Starting at the line that contains "hfov_deg: 96.7" and ending at the line that contains "f_number: 8", the lines below are to be given again exactly, with nothing added.

══ Listed records

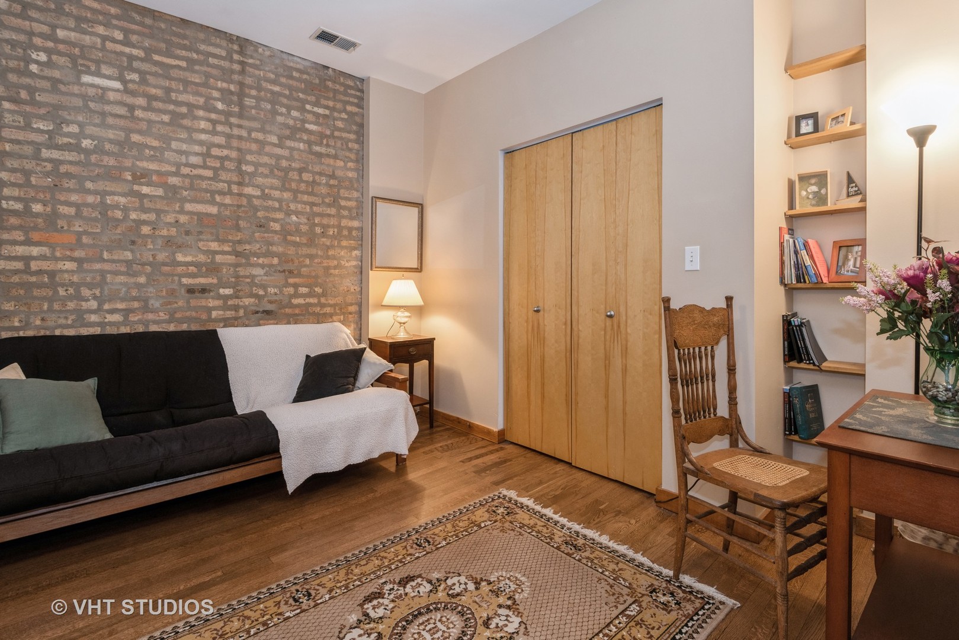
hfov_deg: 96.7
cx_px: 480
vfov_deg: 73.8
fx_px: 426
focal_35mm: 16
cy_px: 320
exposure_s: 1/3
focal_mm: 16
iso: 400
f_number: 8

════
══ Listed records

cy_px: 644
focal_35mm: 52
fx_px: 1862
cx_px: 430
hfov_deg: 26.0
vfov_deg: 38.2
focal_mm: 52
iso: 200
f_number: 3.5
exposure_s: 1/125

════

• [Reply to the task]
hfov_deg: 96.7
cx_px: 480
vfov_deg: 73.8
fx_px: 426
focal_35mm: 16
cy_px: 320
exposure_s: 1/3
focal_mm: 16
iso: 400
f_number: 8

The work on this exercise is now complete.